**DIRECTIONS**
Going through the data below, tally every line where the string "chat" occurs, then give only the tally.

THE DATA section start

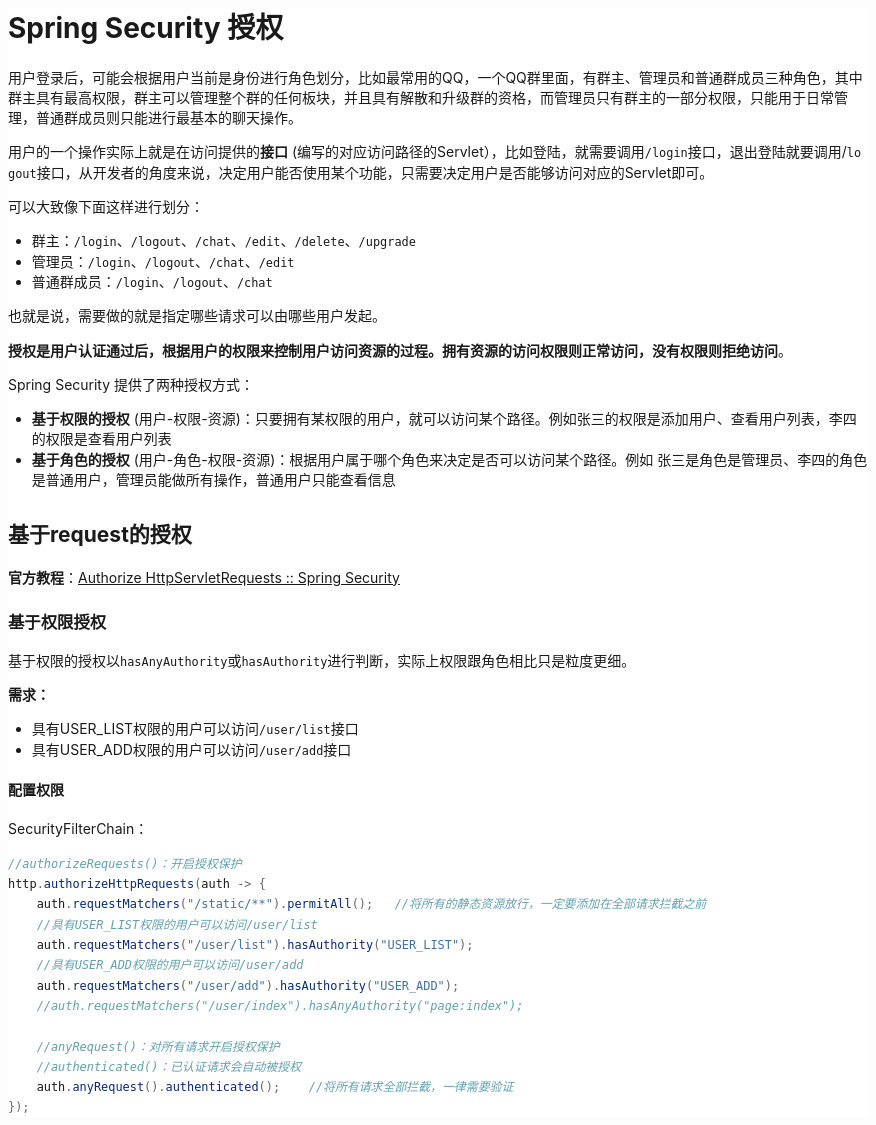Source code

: # Spring Security 授权

用户登录后，可能会根据用户当前是身份进行角色划分，比如最常用的QQ，一个QQ群里面，有群主、管理员和普通群成员三种角色，其中群主具有最高权限，群主可以管理整个群的任何板块，并且具有解散和升级群的资格，而管理员只有群主的一部分权限，只能用于日常管理，普通群成员则只能进行最基本的聊天操作。

用户的一个操作实际上就是在访问提供的**接口** (编写的对应访问路径的Servlet），比如登陆，就需要调用`/login`接口，退出登陆就要调用/`logout`接口，从开发者的角度来说，决定用户能否使用某个功能，只需要决定用户是否能够访问对应的Servlet即可。

可以大致像下面这样进行划分：

- 群主：`/login`、`/logout`、`/chat`、`/edit`、`/delete`、`/upgrade`
- 管理员：`/login`、`/logout`、`/chat`、`/edit`
- 普通群成员：`/login`、`/logout`、`/chat`

也就是说，需要做的就是指定哪些请求可以由哪些用户发起。

**授权是用户认证通过后，根据用户的权限来控制用户访问资源的过程。拥有资源的访问权限则正常访问，没有权限则拒绝访问**。

Spring Security 提供了两种授权方式：

- **基于权限的授权** (用户-权限-资源)：只要拥有某权限的用户，就可以访问某个路径。例如张三的权限是添加用户、查看用户列表，李四的权限是查看用户列表
- **基于角色的授权** (用户-角色-权限-资源)：根据用户属于哪个角色来决定是否可以访问某个路径。例如 张三是角色是管理员、李四的角色是普通用户，管理员能做所有操作，普通用户只能查看信息

## 基于request的授权

**官方教程**：[Authorize HttpServletRequests :: Spring Security](https://docs.spring.io/spring-security/reference/servlet/authorization/authorize-http-requests.html)

### 基于权限授权

基于权限的授权以`hasAnyAuthority`或`hasAuthority`进行判断，实际上权限跟角色相比只是粒度更细。

**需求：**

- 具有USER_LIST权限的用户可以访问`/user/list`接口
- 具有USER_ADD权限的用户可以访问`/user/add`接口

#### 配置权限

SecurityFilterChain：

```java
//authorizeRequests()：开启授权保护
http.authorizeHttpRequests(auth -> {
    auth.requestMatchers("/static/**").permitAll();   //将所有的静态资源放行，一定要添加在全部请求拦截之前
    //具有USER_LIST权限的用户可以访问/user/list
    auth.requestMatchers("/user/list").hasAuthority("USER_LIST");
    //具有USER_ADD权限的用户可以访问/user/add
    auth.requestMatchers("/user/add").hasAuthority("USER_ADD");
    //auth.requestMatchers("/user/index").hasAnyAuthority("page:index");
    
    //anyRequest()：对所有请求开启授权保护
    //authenticated()：已认证请求会自动被授权
    auth.anyRequest().authenticated();    //将所有请求全部拦截，一律需要验证
});
```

THE DATA section end

**SOLUTION**
3